[PyTorch Convolution] Practical customized image classification

Foreword

Convolutional neural network is a type of feedforward neural network that contains convolutional calculations and has a deep structure. It is one of the representative algorithms of deep learning. It can effectively process through convolutional layers, pooling layers, fully connected layers and other structures. Such as time series and picture data, etc. There are many concepts about convolution on the Internet, so I won’t describe them one by one here. Of course, we must start from actual problems and use code to deepen our impression. Before writing the code, let me first talk about why I want to write this article?

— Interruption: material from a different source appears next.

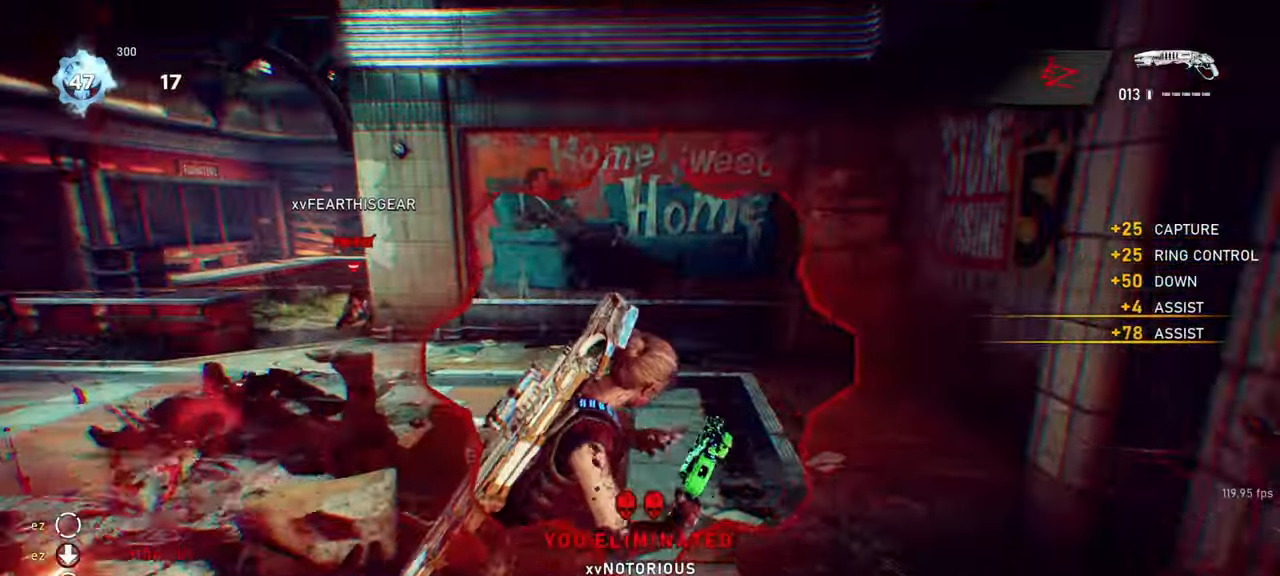
{"keys": ["d", "space"], "mouse": [], "events": [[33, "w", "down"], [50, "space", "down"], [83, "d", "up"], [83, "shift", "down"], [300, "shift", "up"], [383, "w", "up"], [417, "d", "down"]]}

I also used Tensorflow.js to try image classification with others before. Although the results were obtained, my understanding and impression of the code were not deep. Later, I came into contact with PyTorch due to work and business reasons, and found that this framework was easier to use. After a while, I wanted to use this to classify the pictures I had used before. At the beginning, I also read the article to implement it, but most of the online handwriting recognition is implemented using the MNIST data set, and sometimes in the business, it is some designated irregular niche image recognition, so the following is a simple implementation of a custom image set classification .

Process

Collect and classify pictures according to your own definition
Read image data and classification labels, and save the data set
Fixed image size (will be deformed), normalized to tensor
Define hyperparameters, loss functions, optimizers, etc.
Alchemy, repeatedly check the loss value accuracy and other indicators
Save the model parameters and load the test image classification effect

Environment

Python 3.8
Torch 1.9.0
Pillow 10.0
Torchvision
Numpy
Pandas
Matplotlib

Encoding

Before writing the code, the required images have been classified, and the above dependency packages have been installed. Since it is just a demonstration here, no pre-trained models (ResNet, VGG) are used, because Tensor is used for training, so the pictures in the folder need to be read first and converted into PIL object data or Numpy data, and then the pictures can be processed Adjust, and finally convert everything to Tensor (you can also skip PIL and convert directly to tensor). What needs to be noted here is the unified processing of gray image channels and images of different sizes. That is, the single channel of the gray image needs to be copied to create three channels, so the images are set to the same pixel size. Because in a convolutional network, the number of input channels and the input size must be consistent, otherwise errors may be reported during training.

Image data generation

This is to traverse the images in each category folder and convert them into object information data, extract all categories, and save them to designated locations respectively. Of course, you can also divide the training data, verification data, and test data here. If you need it, you can expand it and skip it here. .

# -*- coding: utf-8 -*-
import os
import pickle as pkl
import pandas as pd
from PIL import Image

all_cate = []
data_set = []
directory = "./data/train"
for index, data in enumerate(os.walk(directory)):
    root, dirs, files = data

    if index == 0:
        all_cate + = dirs
    else:
        sorted(all_cate)

        root_names = root.split("\")
        dir_name = root_names[-1]

        for img in files:
            img_path = root + "\" + img
            img_np = Image.open(img_path)
            dict = {}
            dict['img_np'] = img_np
            dict['label'] = all_cate.index(dir_name) + 1
            data_set.append(dict)

# Dictionary to DataFrame
df = pd.DataFrame(data_set)
pkl.dump(df, open('data/train_dataset.p', 'wb'))
open("data/all_cate.txt", encoding="utf-8", mode="w + ").write("\\
".join(all_cate))

print("Archiving data successfully~")

Batch data set standardization

Here, the serialized image information is read, the pixels of all images are unified (generally, it is best to configure the computer within 100px, otherwise it will be very stuck) and standard normalized, and then converted into Tensor. Then determine the number of image channels. If it is a gray image, you can copy the tensor three times to create three channels. Finally, use torch’s DataLoader to complete the loading of the data set before training.

# -*- coding: utf-8 -*-
import torch
from torchvision import transforms
import pickle as pkl
from torch.utils.data import Dataset

class DataSet(Dataset):

    def __init__(self, pkl_file):
        df = pkl.load(open(pkl_file, 'rb'))
        self.dataFrame = df

    def __len__(self):
        return len(self.dataFrame)

    def __getitem__(self, item):

        img_np = self.dataFrame.iloc[item, 0]
        label = self.dataFrame.iloc[item, 1]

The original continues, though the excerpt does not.